Solve Equations Snap

'Roll the die and win the cards. Solve the equation before your partner does!'

"x" is used to represent a number we don't know, but want to find. Roll the dice and "substitute" the number on the dice into your equation in place of "x". If this "solves the equation" (i.e. results in both sides of the equals sign being the same) then you win your partner's cards. As you feel more confident you can progress through the levels from: Apprentice to Scholar to Mathmagician! There are a number of different games you can play . . . 

The pictures below show a winning hand for each of the games described at the bottom of this page: Die Card Snap, Connect 3 and Matching Pairs and Threes. Viewing these photos before reading the rules for each game (in the 'Description' section at the bottom of this page) should help clarify how they can be played:


Print and cut out the cards below that have been allocated to your group (or use the pre-prepared laminated cards your teacher gives you):

Unknowns ("x") one side of equals sign only:

  • Apprentice's Equations six sided dice numbered 1 to 6
  • Scholar's Equations six sided blank dice or renumber using stickers: 1,2,3,5,7,9
  • Mathmagician's Equations six sided blank dice or renumber using stickers:                                                                             

Unknowns ("x") both sides of the equals sign only:

See "Description" below for different gameplays.



Dice Cards 

  • Deal two or three cards to each player (learners play in pairs).

  • The remaining pack is placed face down in the middle.

  • Roll the dice, if a player has an equation whose solution corresponds to the number on the dice they “WIN” that card, place it face up (for their partner to check) in front of them and pick a new one from the remaining pack in the middle.

  • Players may use pen & pencil (and calculator, at teacher’s discretion).

  • The player who wins the most card at the end of a given time, or when there are no cards left to pick, is the victor. You can play the same game but with 2 against 2 or 3 against 3 etc.

  • You can also play “SNAP” where if the two cards have the same solution then the first to say “SNAP” gets them both. This game play is advisable only for very competent learners as they will have little time to resolve two equations. 

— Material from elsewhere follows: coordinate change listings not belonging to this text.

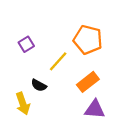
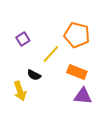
orange rectangle: (88, 82) -> (77, 72), turned 60

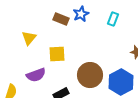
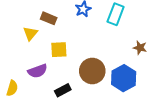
brown rectangle: (61, 19) -> (49, 18), moved
cyan rectangle: (113, 19) -> (116, 14), size x1.5

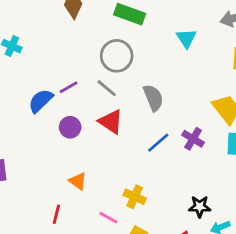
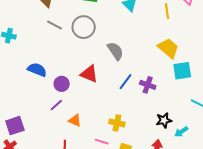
purple line: (69, 87) -> (56, 105), moved
gray line: (107, 88) -> (54, 25), moved
blue semicircle: (41, 101) -> (37, 70), turned 78
purple cross: (193, 139) -> (148, 85), moved

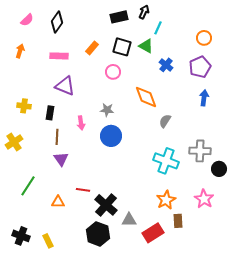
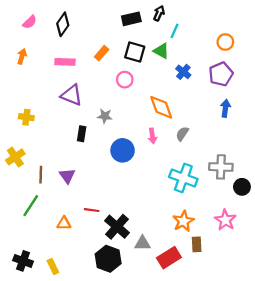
gray star: (107, 110) -> (105, 116), moved
black rectangle: (50, 113) -> (82, 134), moved
pink arrow: (81, 123) -> (152, 136), moved
brown line: (57, 137) -> (41, 175), moved

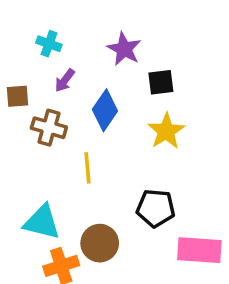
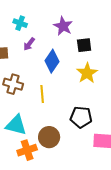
brown cross: (49, 128) -> (13, 84), moved

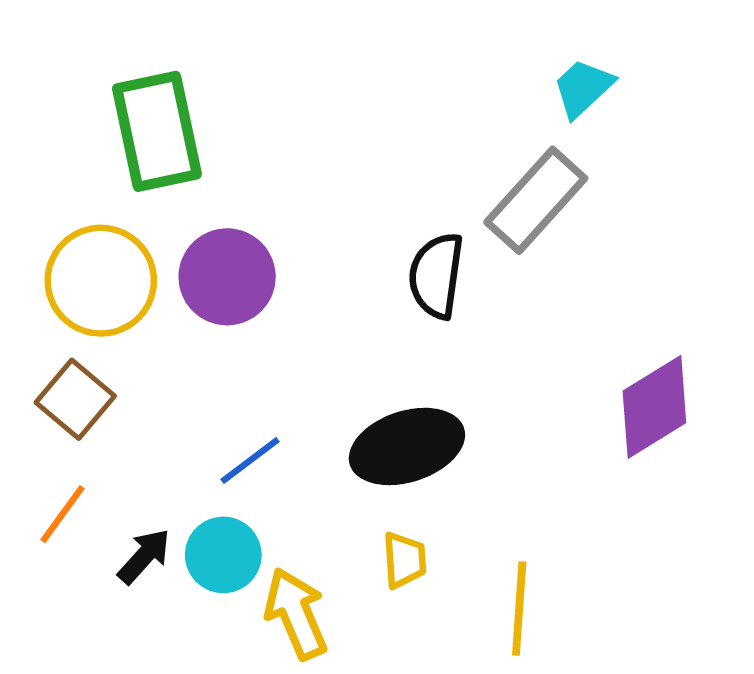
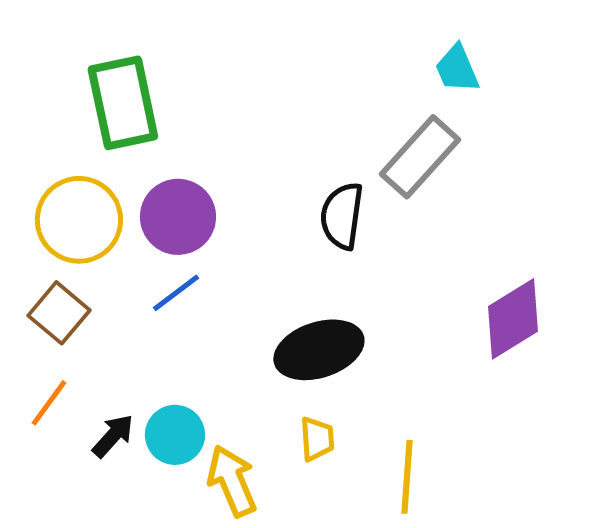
cyan trapezoid: (583, 88) -> (457, 69), turned -70
blue line: (250, 461) -> (176, 293), moved

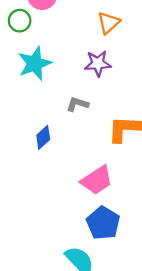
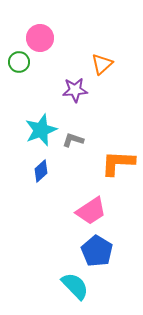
cyan star: (35, 63) -> (41, 130), moved
purple star: (98, 63) -> (75, 90), moved

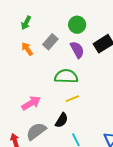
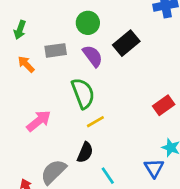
gray rectangle: (50, 42) -> (56, 50), turned 49
green semicircle: (66, 76) -> (83, 93), turned 75
pink arrow: (31, 103) -> (39, 121), moved

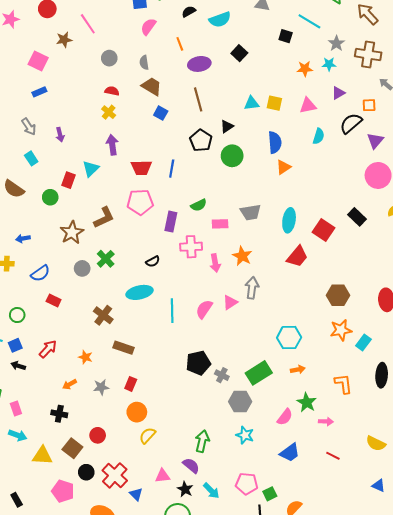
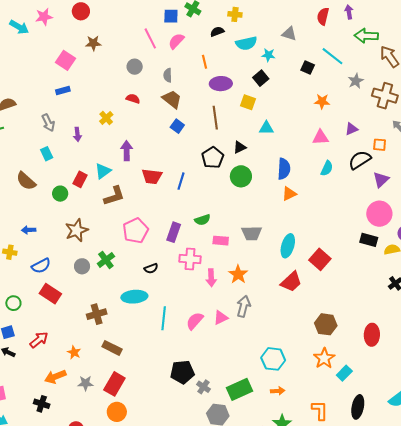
pink line: (88, 24) -> (150, 38), moved
cyan star: (329, 64) -> (268, 55), moved
yellow square: (274, 103) -> (248, 102), moved
yellow cross: (109, 112) -> (106, 118), moved
pink pentagon: (140, 202) -> (136, 231), moved, turned -30
black rectangle: (357, 217) -> (369, 240), moved, turned -36
brown L-shape: (104, 218) -> (114, 196), moved
red rectangle: (54, 301) -> (50, 294), size x1.5
brown cross: (103, 315) -> (97, 314), turned 30
orange star: (341, 330) -> (324, 358), turned -30
orange arrow: (70, 384) -> (55, 377), size x1.5
red rectangle: (131, 384) -> (114, 384), size x1.6

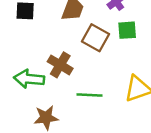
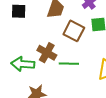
green line: (90, 95) -> (69, 64), moved

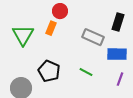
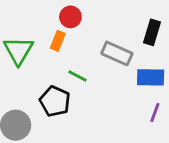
green line: (86, 72) -> (77, 76), moved

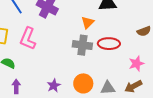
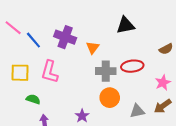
orange triangle: (88, 23) -> (93, 48), moved
orange circle: (83, 83) -> (110, 98), moved

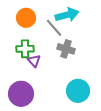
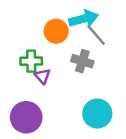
orange circle: (26, 18) -> (56, 31), moved
gray line: (54, 28) -> (96, 35), moved

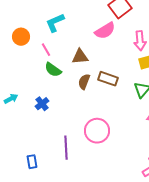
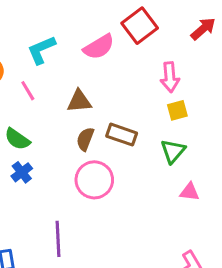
pink semicircle: (105, 31) -> (99, 47), moved
green semicircle: (53, 70) -> (17, 139), moved
pink circle: (97, 131) -> (94, 180), moved

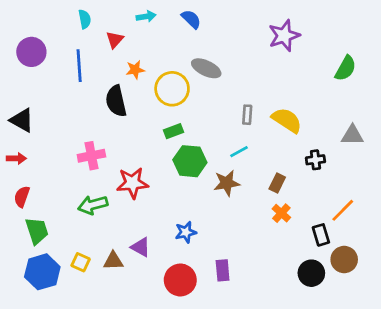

There are many games that can be played using these cards. Why not get students to create their own gameplay or set of cards? Below are two further examples:

Connect 3

  • Students lay the cards out in a rectangle, face down. Each player can turn over one card at time by saying what "x" value will make each side of the equals sign the same. The first to get 3 in a row wins (Connect 3!).

Matching Pairs and Threes

  • Students play in groups of four. All cards are dealt out. If two, or three, cards have the same solution then the student lays these on the table, face up, as a matching pair, or three. Matching threes are worth two matching pairs. When students have found all the matching pairs or threes they can, they take it in turns, starting from the dealers right and going round the table clockwise, to pick a card at random from their partner. If a player has laid down a matching pair and they pick the third matching card from another player, they add this to the existing pair already on the table to make a matching three. If the new card makes a pair, they can simlilarly, lay their matching pair on the tablbefore offering their cards, blind, to the next player. When there are no cards left the player with the most matching threes wins. Laying down matching pairs allows the game to proceed faster than if each player had to wait for three matching equations, though it can be played with matching threes only.